[Stored data entries]
* * * *
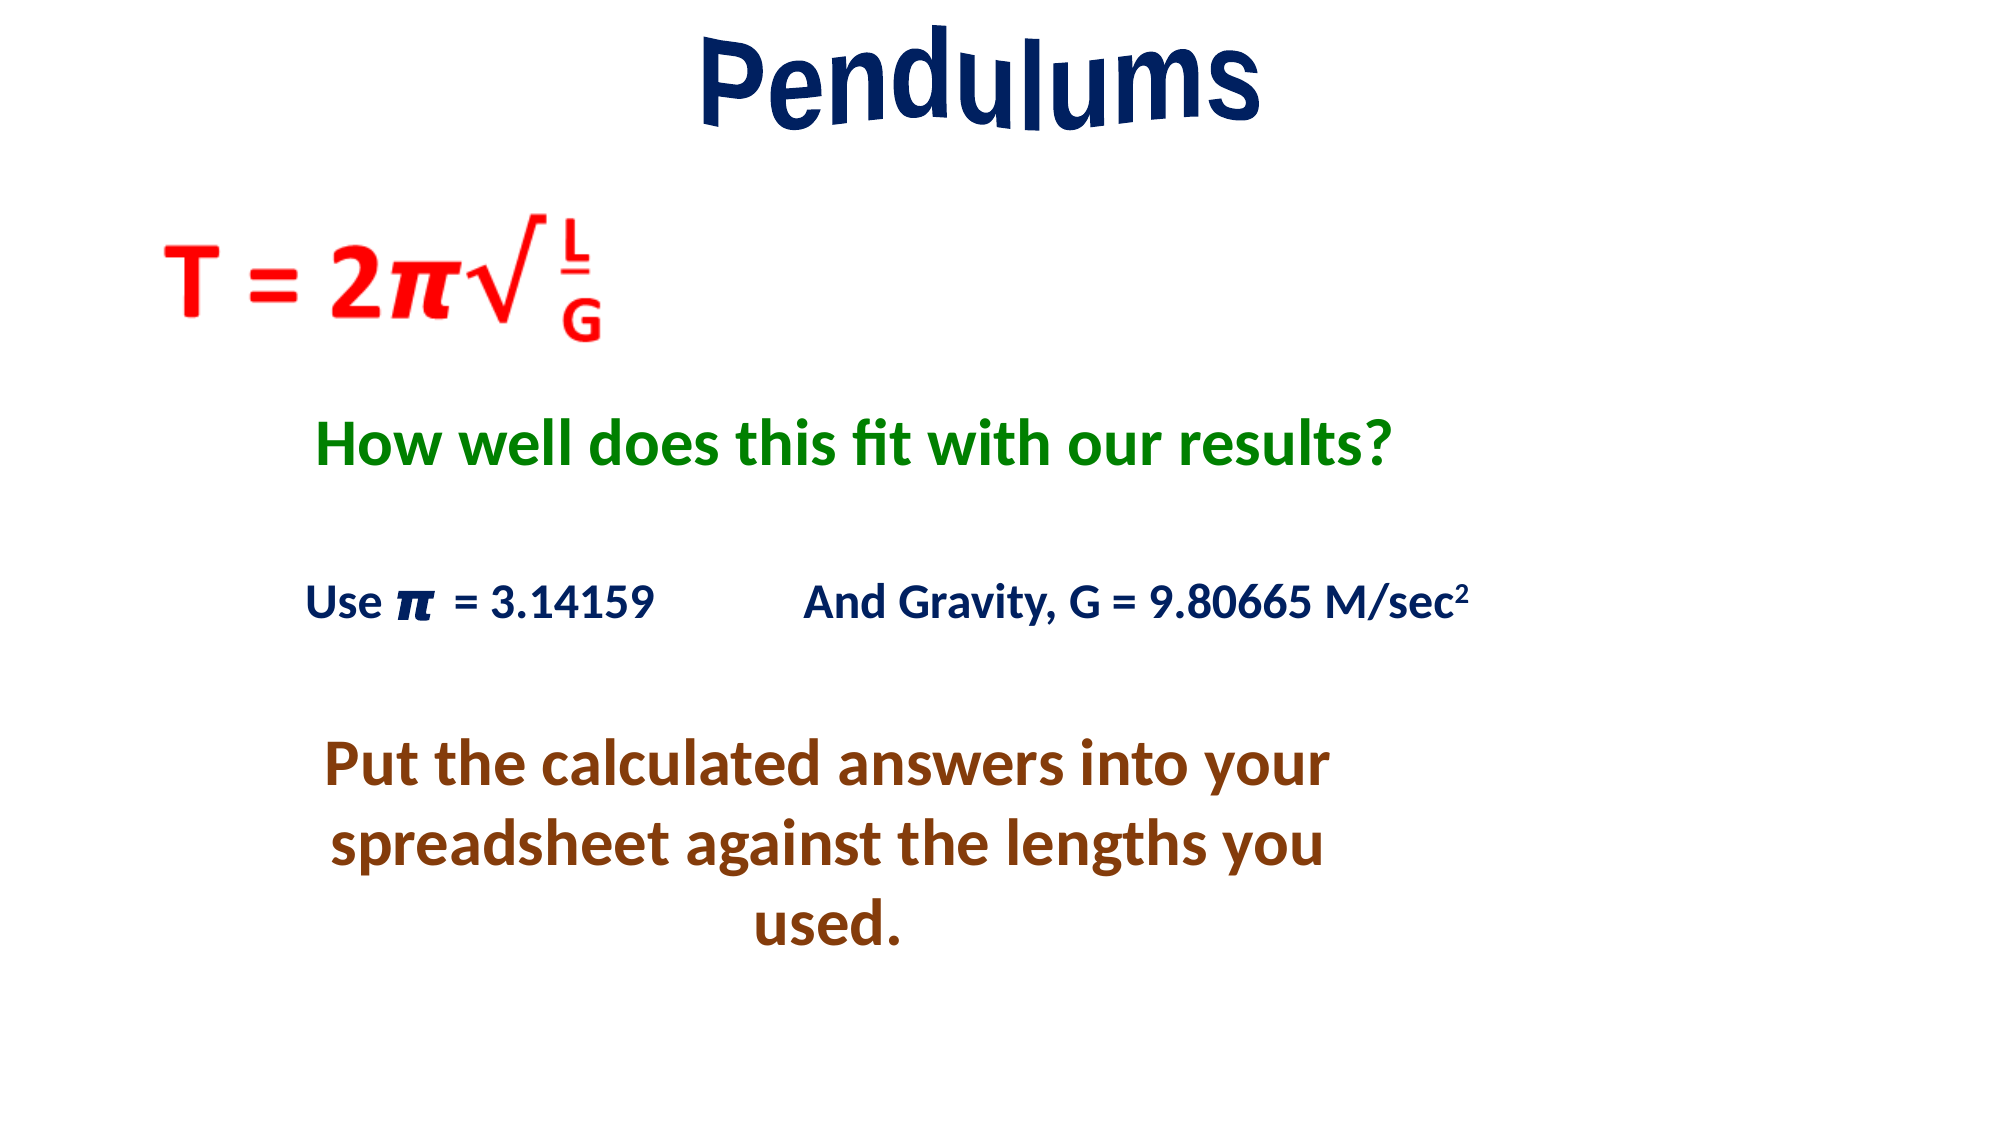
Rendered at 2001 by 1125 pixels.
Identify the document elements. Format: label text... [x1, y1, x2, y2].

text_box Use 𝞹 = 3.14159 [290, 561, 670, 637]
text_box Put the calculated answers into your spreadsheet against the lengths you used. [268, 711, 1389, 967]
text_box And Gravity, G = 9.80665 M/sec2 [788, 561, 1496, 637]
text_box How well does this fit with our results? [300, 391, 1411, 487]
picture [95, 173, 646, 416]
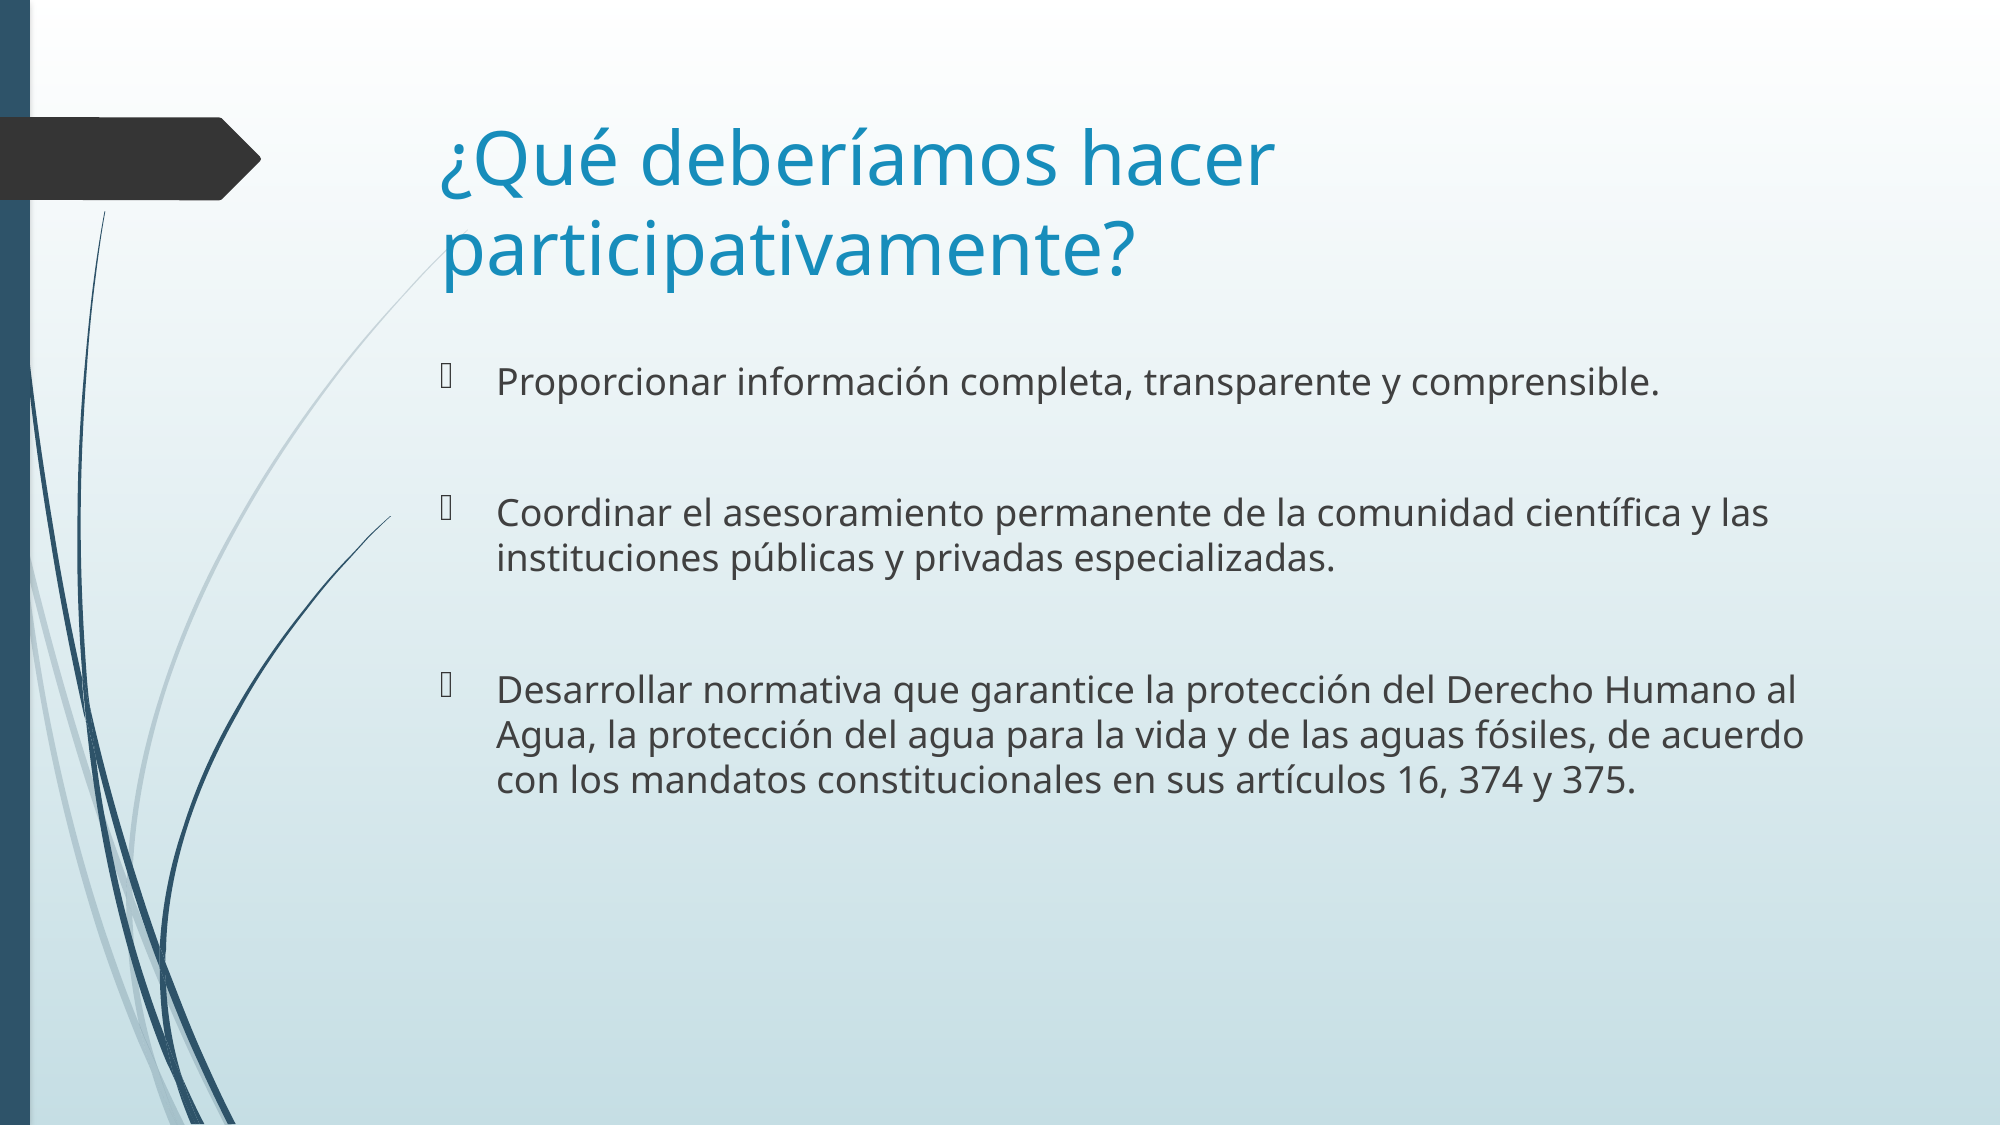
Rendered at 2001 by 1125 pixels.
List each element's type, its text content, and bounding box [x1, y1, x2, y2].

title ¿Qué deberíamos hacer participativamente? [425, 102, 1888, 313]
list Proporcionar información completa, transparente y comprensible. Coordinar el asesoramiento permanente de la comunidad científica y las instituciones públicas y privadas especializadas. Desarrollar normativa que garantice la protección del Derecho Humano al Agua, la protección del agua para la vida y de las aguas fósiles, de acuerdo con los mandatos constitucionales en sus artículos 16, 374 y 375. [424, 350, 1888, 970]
* * * *
ASSIGNMENT
Give the entries again exactly, but skip every image.

RESULT FOR THIS TASK
Rendered at 2001 by 1125 pixels.
Identify the document elements. Format: label text... [x1, y1, x2, y2].

text_box Use 𝞹 = 3.14159 [290, 561, 670, 637]
text_box Put the calculated answers into your spreadsheet against the lengths you used. [268, 711, 1389, 967]
text_box And Gravity, G = 9.80665 M/sec2 [788, 561, 1496, 637]
text_box How well does this fit with our results? [300, 391, 1411, 487]
picture [95, 173, 646, 416]
Rendered at 2001 by 1125 pixels.
List each element's type, its text content, and bounding box [x1, y1, x2, y2].

title ¿Qué deberíamos hacer participativamente? [425, 102, 1888, 313]
list Proporcionar información completa, transparente y comprensible. Coordinar el asesoramiento permanente de la comunidad científica y las instituciones públicas y privadas especializadas. Desarrollar normativa que garantice la protección del Derecho Humano al Agua, la protección del agua para la vida y de las aguas fósiles, de acuerdo con los mandatos constitucionales en sus artículos 16, 374 y 375. [424, 350, 1888, 970]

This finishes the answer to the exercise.